The U.S. economic recovery has lost so much momentum that the Federal Reserve reportedly will be forced to return to “unconventional” monetary easing, which could soon result in a $1 trillion emergency rescue.
Goldman Sachs Group Inc., whose economists also cut their forecasts for U.S. economic growth in 2011, said these measures could involve more asset purchases, such as Treasuries, or a more “ironclad” commitment to low short-term policy rates, according to Bloomberg.
If the Fed committee decides on more asset purchases, the amount would be at least $1 trillion, Bloomberg reported.
Goldman expects the Fed to announce that it will reinvest proceeds from the paydown of mortgage-backed securities in the bond market at its policy meeting. The Federal Reserve's Open Markets Committee (FOMC) meets Tuesday.
Fed Chairman Ben Bernanke has said the U.S. central bank could take steps to further ease monetary policy if the recovery were to falter.
Meanwhile, Goldman economists said they still expect growth in real gross domestic product to average 1.5 percent at an annual rate in the second half of this year, according to MarketWatch.

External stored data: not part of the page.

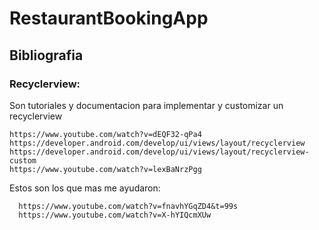 # RestaurantBookingApp

## Bibliografia
### Recyclerview:

   Son tutoriales y documentacion para implementar y customizar un recyclerview
   
    https://www.youtube.com/watch?v=dEQF32-qPa4
    https://developer.android.com/develop/ui/views/layout/recyclerview
    https://developer.android.com/develop/ui/views/layout/recyclerview-custom
    https://www.youtube.com/watch?v=lexBaNrzPgg

   Estos son los que mas me ayudaron:

      https://www.youtube.com/watch?v=fnavhYGqZD4&t=99s
      https://www.youtube.com/watch?v=X-hYIQcmXUw
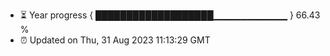 - ⏳ Year progress { ███████████████████▁▁▁▁▁▁▁▁▁▁▁ } 66.43 %
- ⏰ Updated on Thu, 31 Aug 2023 11:13:29 GMT

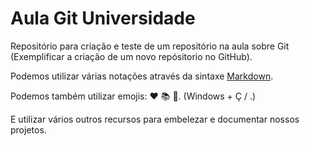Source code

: # Aula Git Universidade

Repositório para criação e teste de um repositório na aula sobre Git (Exemplificar a criação de um novo repósitorio no GitHub).

Podemos utilizar várias notações através da sintaxe [Markdown](https://markdownguide.org/basic-syntax/).

Podemos também utilizar emojis: ❤️ 📚 🚀. (Windows + Ç / .)

E utilizar vários outros recursos para embelezar e documentar nossos projetos.
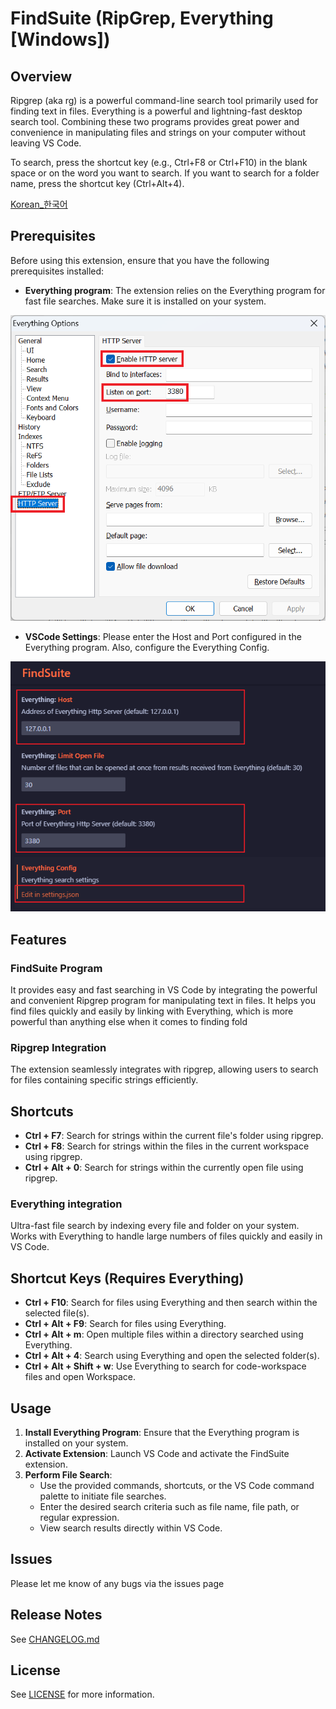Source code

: # FindSuite (RipGrep, Everything [Windows])

## Overview

Ripgrep (aka rg) is a powerful command-line search tool primarily used for finding text in files. Everything is a powerful and lightning-fast desktop search tool. Combining these two programs provides great power and convenience in manipulating files and strings on your computer without leaving VS Code.

To search, press the shortcut key (e.g., Ctrl+F8 or Ctrl+F10) in the blank space or on the word you want to search. If you want to search for a folder name, press the shortcut key (Ctrl+Alt+4).

[Korean_한국어](README_KO.md)

## Prerequisites

Before using this extension, ensure that you have the following prerequisites installed:

- **Everything program**: The extension relies on the Everything program for fast file searches. Make sure it is installed on your system.

![Everything](images/everything1.png)

- **VSCode Settings**: Please enter the Host and Port configured in the Everything program. Also, configure the Everything Config.

![Setting](images/setting.png)

## Features

### FindSuite Program

It provides easy and fast searching in VS Code by integrating the powerful and convenient Ripgrep program for manipulating text in files. It helps you find files quickly and easily by linking with Everything, which is more powerful than anything else when it comes to finding fold

### Ripgrep Integration

The extension seamlessly integrates with ripgrep, allowing users to search for files containing specific strings efficiently.

## Shortcuts

- **Ctrl + F7**: Search for strings within the current file's folder using ripgrep.
- **Ctrl + F8**: Search for strings within the files in the current workspace using ripgrep.
- **Ctrl + Alt + 0**: Search for strings within the currently open file using ripgrep.

### Everything integration

Ultra-fast file search by indexing every file and folder on your system. Works with Everything to handle large numbers of files quickly and easily in VS Code.

## Shortcut Keys (Requires Everything)

- **Ctrl + F10**: Search for files using Everything and then search within the selected file(s).
- **Ctrl + Alt + F9**: Search for files using Everything.
- **Ctrl + Alt + m**: Open multiple files within a directory searched using Everything.
- **Ctrl + Alt + 4**: Search using Everything and open the selected folder(s).
- **Ctrl + Alt + Shift + w**: Use Everything to search for code-workspace files and open Workspace.

## Usage

1. **Install Everything Program**: Ensure that the Everything program is installed on your system.
2. **Activate Extension**: Launch VS Code and activate the FindSuite extension.
3. **Perform File Search**:
   - Use the provided commands, shortcuts, or the VS Code command palette to initiate file searches.
   - Enter the desired search criteria such as file name, file path, or regular expression.
   - View search results directly within VS Code.

## Issues

Please let me know of any bugs via the issues page

## Release Notes

See [CHANGELOG.md](CHANGELOG.md)

## License

See [LICENSE](LICENSE) for more information.
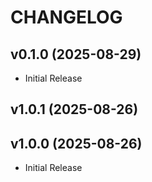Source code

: # CHANGELOG

<!-- version list -->

## v0.1.0 (2025-08-29)

- Initial Release

## v1.0.1 (2025-08-26)


## v1.0.0 (2025-08-26)

- Initial Release
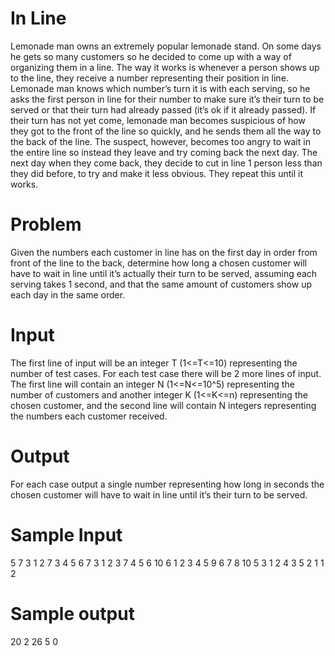 # In Line

Lemonade man owns an extremely popular lemonade stand. On some days he gets so many customers so he decided to come up with a way of organizing them in a line. The way it works is whenever a person shows up to the line, they receive a number representing their position in line. Lemonade man knows which number’s turn it is with each serving, so he asks the first person in line for their number to make sure it’s their turn to be served or that their turn had already passed (it’s ok if it already passed). If their turn has not yet come, lemonade man becomes suspicious of how they got to the front of the line so quickly, and he sends them all the way to the back of the line. The suspect, however, becomes too angry to wait in the entire line so instead they leave and try coming back the next day. The next day when they come back, they decide to cut in line 1 person less than they did before, to try and make it less obvious. They repeat this until it works.

# Problem

Given the numbers each customer in line has on the first day in order from front of the line to the back, determine how long a chosen customer will have to wait in line until it’s actually their turn to be served, assuming each serving takes 1 second, and that the same amount of customers show up each day in the same order.

# Input

The first line of input will be an integer T (1<=T<=10) representing the number of test cases. For each test case there will be 2 more lines of input. The first line will contain an integer N (1<=N<=10^5) representing the number of customers and another integer K (1<=K<=n) representing the chosen customer, and the second line will contain N integers representing the numbers each customer received.

# Output

For each case output a single number representing how long in seconds the chosen customer will have to wait in line until it’s their turn to be served.

# Sample Input

5
7 3
1 2 7 3 4 5 6
7 3
1 2 3 7 4 5 6
10 6
1 2 3 4 5 9 6 7 8 10
5 3
1 2 4 3 5
2 1
1 2


# Sample output

20
2
26
5
0
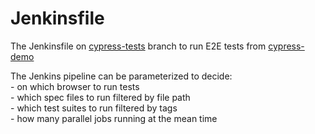 # Jenkinsfile

The Jenkinsfile on [cypress-tests](https://github.com/HuitingHuang/Jenkinsfile/tree/cypress-tests) branch to run E2E tests from [cypress-demo](https://github.com/HuitingHuang/cypress-demo.git)

The Jenkins pipeline can be parameterized to decide:
<br>- on which browser to run tests
<br>- which spec files to run filtered by file path
<br>- which test suites to run filtered by tags
<br>- how many parallel jobs running at the mean time





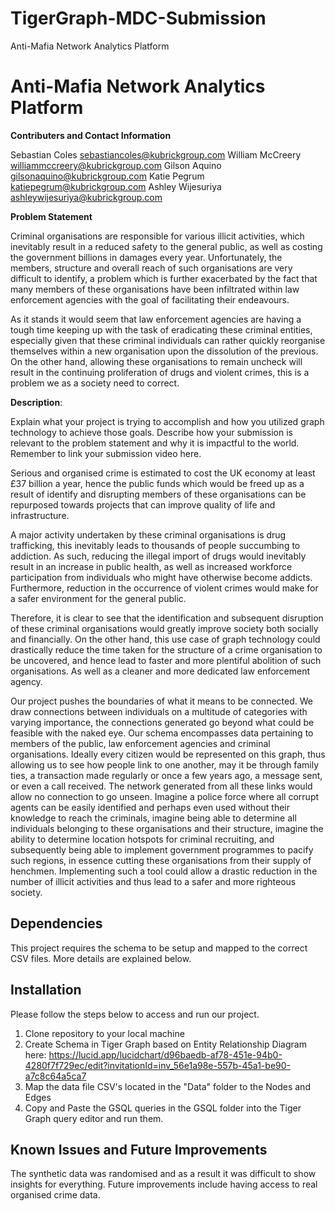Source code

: # TigerGraph-MDC-Submission
Anti-Mafia Network Analytics Platform


# Anti-Mafia Network Analytics Platform
**Contributers and Contact Information**

Sebastian Coles sebastiancoles@kubrickgroup.com
William McCreery williammccreery@kubrickgroup.com
Gilson Aquino gilsonaquino@kubrickgroup.com
Katie Pegrum katiepegrum@kubrickgroup.com
Ashley Wijesuriya ashleywijesuriya@kubrickgroup.com


**Problem Statement**

Criminal organisations are responsible for various illicit activities, which inevitably result in a reduced safety to the general public, as well as costing the government billions in damages every year. Unfortunately, the members, structure and overall reach of such organisations are very difficult to identify, a problem which is further exacerbated by the fact that many members of these organisations have been infiltrated within law enforcement agencies with the goal of facilitating their endeavours.

As it stands it would seem that law enforcement agencies are having a tough time keeping up with the task of eradicating these criminal entities, especially given that these criminal individuals can rather quickly reorganise themselves within a new organisation upon the dissolution of the previous. On the other hand, allowing these organisations to remain uncheck will result in the continuing proliferation of drugs and violent crimes, this is a problem we as a society need to correct.

**Description**: 

Explain what your project is trying to accomplish and how you utilized graph technology to achieve those goals. 
Describe how your submission is relevant to the problem statement and why it is impactful to the world. Remember to link your submission video here. 

Serious and organised crime is estimated to cost the UK economy at least £37 billion a year, hence the public funds which would be freed up as a result of identify and disrupting members of these organisations can be repurposed towards projects that can improve quality of life and infrastructure.

A major activity undertaken by these criminal organisations  is drug trafficking, this inevitably leads to thousands of people succumbing to addiction. As such, reducing the illegal import of drugs would inevitably result in an increase in public health, as well as increased workforce participation from individuals who might have otherwise become addicts. Furthermore, reduction in the occurrence of violent crimes would make for a safer environment for the general public.

Therefore, it is clear to see that the identification and subsequent disruption of these criminal organisations would greatly improve society both socially and financially. On the other hand, this use case of graph technology could drastically reduce the time taken for the structure of a crime organisation to be uncovered, and hence lead to faster and more plentiful abolition of such organisations. As well as a cleaner and more dedicated law enforcement agency.

Our project pushes the boundaries of what it means to be connected. We draw connections between individuals on a multitude of categories with varying importance, the connections generated go beyond what could be feasible with the naked eye.
Our schema encompasses data pertaining to members of the public, law enforcement agencies and criminal organisations. Ideally every citizen would be represented on this graph, thus allowing us to see how people link to one another, may it be through family ties, a transaction made regularly or once a few years ago, a message sent, or even a call received. The network generated from all these links would allow no connection to go unseen. 
Imagine a police force where all corrupt agents can be easily identified and perhaps even used without their knowledge to reach the criminals, imagine being able to determine all individuals belonging to these organisations and their structure, imagine the ability to determine location hotspots for criminal recruiting, and subsequently being able to implement government programmes to pacify such regions, in essence cutting these organisations from their supply of henchmen.
Implementing such a tool could allow a drastic reduction in the number of illicit activities and thus lead to a safer and more righteous society.


## Dependencies

This project requires the schema to be setup and mapped to the correct CSV files. More details are explained below.

## Installation

Please follow the steps below to access and run our project.

1. Clone repository to your local machine
2. Create Schema in Tiger Graph based on Entity Relationship Diagram here: https://lucid.app/lucidchart/d96baedb-af78-451e-94b0-4280f7f729ec/edit?invitationId=inv_56e1a98e-557b-45a1-be90-a7c8c64a5ca7
3. Map the data file CSV's located in the "Data" folder to the Nodes and Edges
4. Copy and Paste the GSQL queries in the GSQL folder into the Tiger Graph query editor and run them.

## Known Issues and Future Improvements

The synthetic data was randomised and as a result it was difficult to show insights for everything. Future improvements include having access to real organised crime data.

U.S. economic growth slowed to a 2.4 percent annual rate in the second quarter after expanding at a 3.7 percent pace in the first three months of this year.
The Goldman economists see a more gradual pickup by the end of next year. GDP is likely to average 1.9 percent in 2011 compared with a previous forecast of 2.5 percent, largely due to Congressional resistance to extending fiscal stimulus, according to MarketWatch.
Friday, private employers added fewer workers to their payrolls in July than expected and hiring in June was much weaker than had been thought, a big blow to an already feeble economic recovery.
The jobs report has most likely fueled a vigorous debate among Fed officials on whether more easing is needed to bolster the recovery and avoid a drop in consumer prices that could further sap the economy.
"The labor market improvement has slowed to a glacial pace, consistent with third-quarter growth even slower than the second," said Nigel Gault, chief U.S. Economist at IHS Global Insight in Lexington, Mass., told Reuters. "It doesn't look like a double-dip, but it looks like very weak growth."
Other analysts speculated the Fed would steer away from lowering the interest rate it pays on bank reserves.
"I continue to believe that they will state they will reinvest the runoff from all of their present securities to insure that there is no passive tightening," Brian Fabbri, chief North America economist at BNP Paribas in New York, told Reuters.
However, economist Paul Ashworth, of Capital Economics, said the FOMC should shy away from further major policy stimulus, the U.K. Telegraph reported.
"Fed officials would need to see evidence of a much more severe deceleration in economic growth before they would be willing to countenance any meaningful expansion of quantitative easing," he said.